Legislation enacted late in 2015 provides new rules for IRS partnership audits. The new rules are a drastic departure from current rules and the IRS is hopeful that the rules will simplify the audit process and thus allow more partnership audits.

The provisions do not take effect until partnership tax years beginning on or after January 1, 2018, but an existing partnership may elect to apply the new rules to tax years starting in 2016.

Background

Under current rules, as provided by the Tax Equity and Fiscal Responsibility Act of 1982 (TEFRA), when the IRS audits a partnership with more than 10 partners, the IRS determines any changes to the partnership return in a single audit with the partnership. After determining the appropriate adjustments for the partnership as a whole, the IRS must recalculate the tax liability of each partner for the year under audit.

For partnerships with 10 or fewer partners, the IRS must audit the partner and the partnership separately. These small partnerships may elect to be audited under the TEFRA procedures. Further, large partnerships (100 or more partners) could elect the 'unified TEFRA' audit procedures whereby current year partners would report the audit adjustment on their current (instead of audit year) tax returns.

New regime

TEFRA is repealed, and the partnership itself is required to pay the tax (at the highest tax brackets) related to the audit adjustments. Thus, the current year partners bear the economic impact. Interest and penalties, if any, are also paid by the partnership. Alternatively, the partnership may choose to a)furnish each audit year partner with audit information so that each audit year partner files their own amended tax return, or b) send the audit year partners a statement of adjustment, and those partners would pay any increase in tax on their current year tax returns, with an additional 2% interest (above the prevailing rate) as a 'toll charge' for not amending their audit year return.

Electing out

A partnership with 100 or fewer partners may opt out of the new regime. Thus, the IRS conceivably would have to conduct up to 100 audits of individual taxpayers.

Partners must be individuals, C corporations, foreign entities that would be domestic C corporations, S corporations (special rules apply for counting owners as partners), and estates of deceased partners (partnerships with LLCs or trusts as partners are not eligible to elect out). The number of partners would be based on the number of Schedules K-1 issued by the partnership. The IRS may prescribe rules for treating other entities as eligible partners.

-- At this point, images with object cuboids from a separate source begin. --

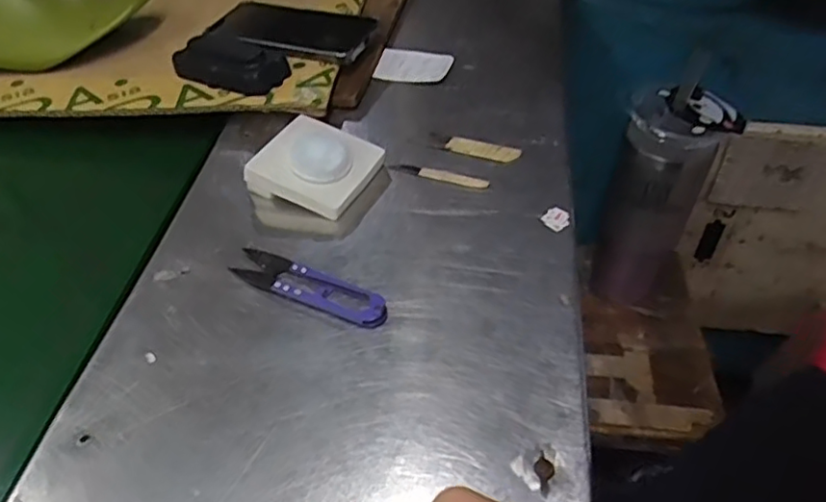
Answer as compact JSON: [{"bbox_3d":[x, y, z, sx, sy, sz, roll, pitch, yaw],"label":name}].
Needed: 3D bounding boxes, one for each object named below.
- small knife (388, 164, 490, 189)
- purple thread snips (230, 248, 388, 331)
[{"bbox_3d":[0.020,-0.059,0.493,0.079,0.004,0.013,14,49,15],"label":"small knife"},{"bbox_3d":[-0.069,0.022,0.414,0.115,0.008,0.028,22,52,21],"label":"purple thread snips"}]

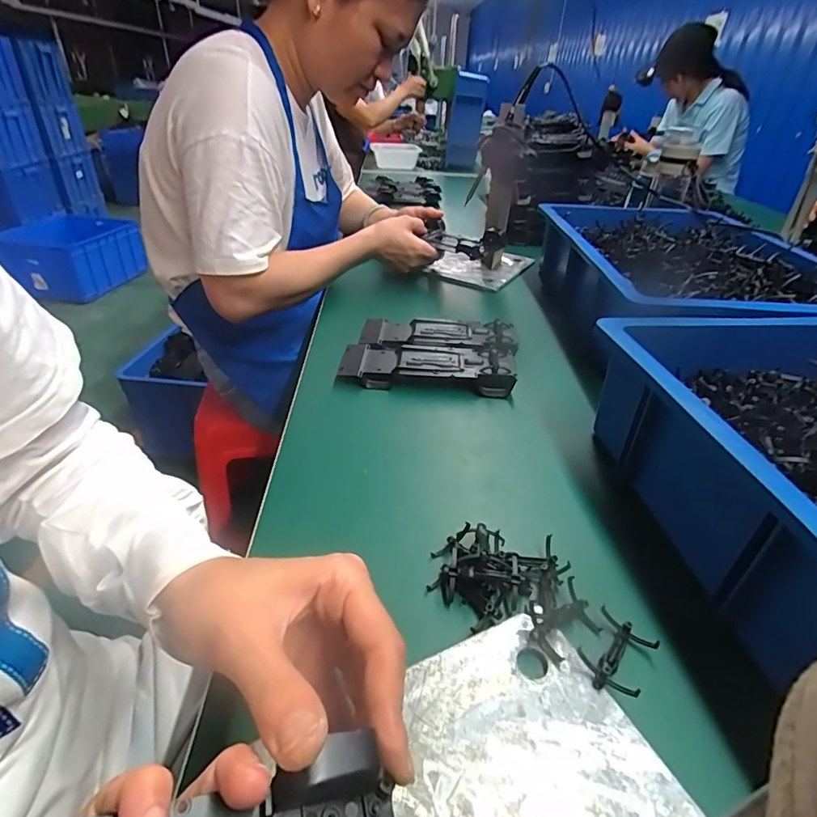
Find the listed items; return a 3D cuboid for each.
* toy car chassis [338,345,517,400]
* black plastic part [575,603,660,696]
[{"bbox_3d":[0.020,-0.050,0.538,0.189,0.034,0.072,4,35,1],"label":"toy car chassis"},{"bbox_3d":[0.122,0.143,0.277,0.035,0.009,0.051,28,42,31],"label":"black plastic part"}]

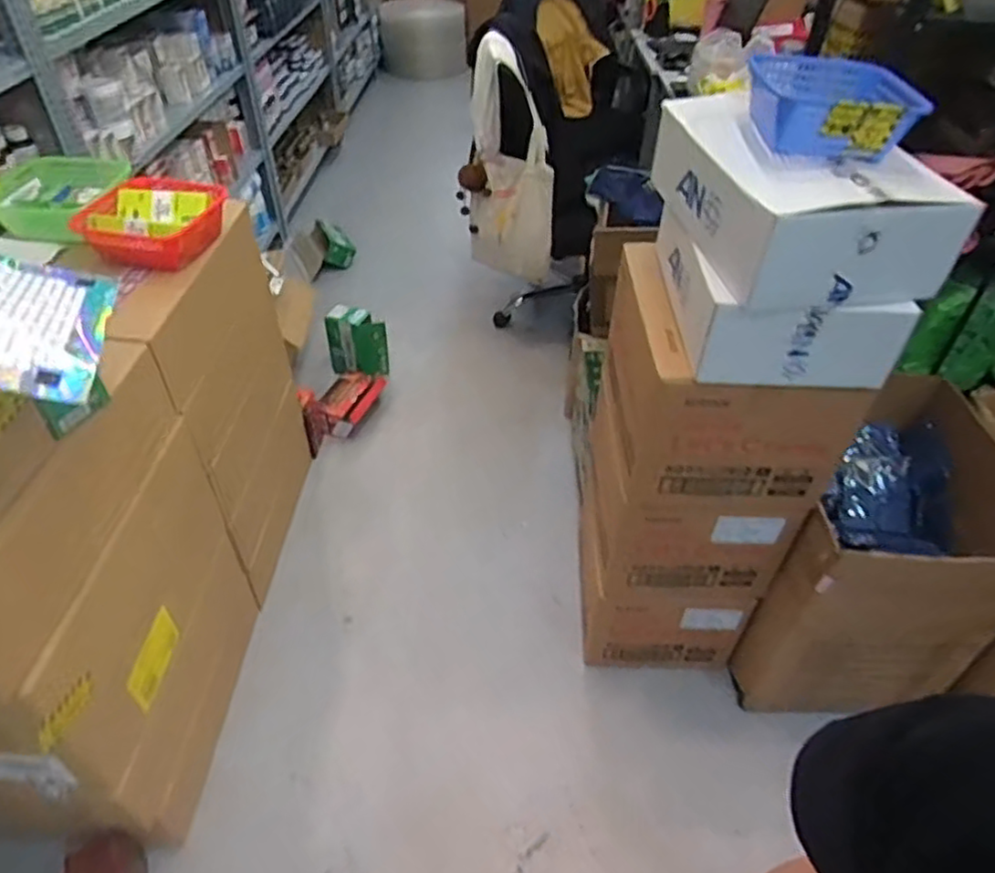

Partnership representative

Unlike the Tax Matters Partner procedures under TEFRA, the partnership will designate a partnership representative (PR) to deal with the IRS, who does not have to be a partner. The PR will have sole authority to act on behalf of the partnership. The partnership and all partners will be bound by the actions of the partnership. The new law does away with TEFRA rights for individual partners to receive notice of the audit and to participate in the audit. Partnerships could organize a group of partners to advise the PR.